Die BVV von Friedrichshain-Kreuzberg beschloss am 17.6.2021 die afroamerikanische Dichterin und Aktivistin Audre-Lorde zu ehren. Dafür wird der nördliche Teil der Manteuffelstraße umbenannt.
Wer wird da gleich vor unserer Haustür geehrt?
Am 18. Februar 1934 wurde Audrey Geraldine Lorde in New York geboren. Das Y hat sie schon in jungen Jahren abgelegt, für die Symmetrie in ihrem Namen. Sie wusste bald, kraftvoll mit ihren Worten umzugehen.
Audre Lorde nutzte ihr kreatives Talent um Rassismus, Sexismus und Homophobie zu bekämpfen. Sie konzentrierte sich dabei oft auf die Diskussion von Differenz – nicht nur zwischen Menschen, auch in den Menschen selber.

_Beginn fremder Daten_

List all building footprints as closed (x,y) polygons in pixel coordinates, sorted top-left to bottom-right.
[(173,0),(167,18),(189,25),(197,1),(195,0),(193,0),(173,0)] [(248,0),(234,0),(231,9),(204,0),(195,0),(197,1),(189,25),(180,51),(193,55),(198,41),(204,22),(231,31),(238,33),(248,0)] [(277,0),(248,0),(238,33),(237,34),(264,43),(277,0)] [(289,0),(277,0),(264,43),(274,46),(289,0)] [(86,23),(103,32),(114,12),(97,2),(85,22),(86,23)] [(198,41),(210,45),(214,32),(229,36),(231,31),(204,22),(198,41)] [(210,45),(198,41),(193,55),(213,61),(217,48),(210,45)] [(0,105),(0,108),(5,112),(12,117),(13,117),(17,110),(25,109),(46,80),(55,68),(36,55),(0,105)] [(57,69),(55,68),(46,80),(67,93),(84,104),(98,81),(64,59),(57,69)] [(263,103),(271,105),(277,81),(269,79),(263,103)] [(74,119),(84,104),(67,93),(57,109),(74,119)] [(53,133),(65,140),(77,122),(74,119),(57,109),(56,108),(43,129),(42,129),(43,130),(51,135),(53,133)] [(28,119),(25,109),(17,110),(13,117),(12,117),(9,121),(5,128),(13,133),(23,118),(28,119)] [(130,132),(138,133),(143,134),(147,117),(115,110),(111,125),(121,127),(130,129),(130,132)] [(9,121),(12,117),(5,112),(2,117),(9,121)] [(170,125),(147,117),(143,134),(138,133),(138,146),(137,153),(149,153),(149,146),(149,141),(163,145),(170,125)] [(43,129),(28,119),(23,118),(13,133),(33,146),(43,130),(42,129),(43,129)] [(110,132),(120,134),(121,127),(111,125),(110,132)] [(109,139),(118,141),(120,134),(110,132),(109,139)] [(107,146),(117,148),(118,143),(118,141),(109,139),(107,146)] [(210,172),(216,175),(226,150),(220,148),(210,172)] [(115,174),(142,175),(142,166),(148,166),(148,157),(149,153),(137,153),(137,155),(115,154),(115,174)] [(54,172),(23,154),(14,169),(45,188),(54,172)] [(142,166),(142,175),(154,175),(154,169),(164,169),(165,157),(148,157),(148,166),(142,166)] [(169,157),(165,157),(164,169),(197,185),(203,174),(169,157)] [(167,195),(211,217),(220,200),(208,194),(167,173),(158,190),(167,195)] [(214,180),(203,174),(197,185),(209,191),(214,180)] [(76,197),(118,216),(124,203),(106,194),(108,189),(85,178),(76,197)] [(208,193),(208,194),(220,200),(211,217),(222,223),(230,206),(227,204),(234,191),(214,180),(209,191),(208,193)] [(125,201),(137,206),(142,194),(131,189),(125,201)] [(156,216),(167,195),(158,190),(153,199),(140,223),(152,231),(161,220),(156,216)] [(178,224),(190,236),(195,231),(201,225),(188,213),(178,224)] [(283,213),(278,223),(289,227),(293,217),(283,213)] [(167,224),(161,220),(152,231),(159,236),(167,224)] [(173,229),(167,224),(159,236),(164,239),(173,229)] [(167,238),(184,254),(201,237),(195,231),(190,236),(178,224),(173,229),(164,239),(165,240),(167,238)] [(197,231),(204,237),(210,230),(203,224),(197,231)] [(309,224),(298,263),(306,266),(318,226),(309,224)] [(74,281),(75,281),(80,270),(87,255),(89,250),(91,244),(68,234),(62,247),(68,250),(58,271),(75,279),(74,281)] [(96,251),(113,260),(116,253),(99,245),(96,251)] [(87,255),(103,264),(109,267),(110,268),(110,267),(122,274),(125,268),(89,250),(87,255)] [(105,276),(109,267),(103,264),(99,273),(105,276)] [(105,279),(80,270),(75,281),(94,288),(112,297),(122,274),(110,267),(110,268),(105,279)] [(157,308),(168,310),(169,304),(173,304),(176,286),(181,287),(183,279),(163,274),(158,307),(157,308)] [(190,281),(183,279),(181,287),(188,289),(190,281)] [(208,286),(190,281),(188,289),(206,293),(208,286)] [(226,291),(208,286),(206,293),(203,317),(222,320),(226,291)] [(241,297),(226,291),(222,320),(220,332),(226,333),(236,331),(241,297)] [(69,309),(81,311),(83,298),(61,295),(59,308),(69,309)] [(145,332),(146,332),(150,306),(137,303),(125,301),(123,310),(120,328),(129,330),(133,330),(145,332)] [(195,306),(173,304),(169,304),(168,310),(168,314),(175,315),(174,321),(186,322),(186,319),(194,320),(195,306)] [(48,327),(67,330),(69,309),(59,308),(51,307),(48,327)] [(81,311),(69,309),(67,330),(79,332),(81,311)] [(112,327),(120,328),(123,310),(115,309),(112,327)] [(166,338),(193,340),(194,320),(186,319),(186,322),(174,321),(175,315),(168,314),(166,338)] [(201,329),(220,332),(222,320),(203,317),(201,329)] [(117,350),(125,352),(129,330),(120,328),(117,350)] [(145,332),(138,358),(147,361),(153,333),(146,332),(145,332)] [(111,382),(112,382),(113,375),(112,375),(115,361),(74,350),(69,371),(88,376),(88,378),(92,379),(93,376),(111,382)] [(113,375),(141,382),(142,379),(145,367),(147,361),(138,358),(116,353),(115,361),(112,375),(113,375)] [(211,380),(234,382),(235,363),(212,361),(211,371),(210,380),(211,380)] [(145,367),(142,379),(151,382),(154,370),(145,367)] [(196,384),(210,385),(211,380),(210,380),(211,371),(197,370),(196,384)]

Und sie sagte: Es sind nicht die Unterschiede, die uns trennen. Es ist unsere Unfähigkeit, diese Unterschiede zu erkennen, akzeptieren und diese zu feiern.
„It is not our differences that divide us. It is our inability to recognize, accept, and celebrate those differences.”
Was hat sie alles getan in ihrem Leben:
1954 verbrachte sie ein Jahr an der Universität von Mexiko; eine Zeit, die sie als bedeutend beschrieb für ihre Selbstbestätigung als Lesbe und Dichterin. Zurück in New York absolvierte Lorde das Hunter College und schloss 1959 mit dem Bachelor ab. Während ihres Studiums der Bibliothekswissenschaft sicherte sie sich ihren Lebensunterhalt durch sehr verschiedenartige Jobs.
Lorde arbeitete dann als Bibliothekarin, schrieb weiter und wurde ein aktiver Teil der homosexuellen Subkultur im Greenwich Village. Sie besuchte die Columbia University und erwarb 1961 den Master in Bibliothekswissenschaft. 1966 wurde Lorde leitende Bibliothekarin an der Town School Library in New York City, wo sie bis 1968 blieb. Ihre Gedichte wurden in den 1960er Jahren bereits regelmäßig veröffentlicht.
Zwischen 1984 und 1992 hielt sich Lorde oft in Berlin auf und half maßgeblich bei der Entstehung der afro-deutschen Bewegung mit. Sie hatte zeitweise eine Gastprofessur am John-F.-Kennedy-Institut der FU. Ein Film von Dagmar Schultz erzählt eindrucksvoll davon.
Audre Lorde starb am 17. November 1992 in Christiansted, Saint Croix.
Was ist heute davon noch für uns wichtig?
Audre Lorde hat Debatten um Critical Whiteness und Intersektionalität in Deutschland geprägt. Oft wird ihre Selbstbezeichnung zitiert: „black, lesbian, feminist, mother, poet, warrior“.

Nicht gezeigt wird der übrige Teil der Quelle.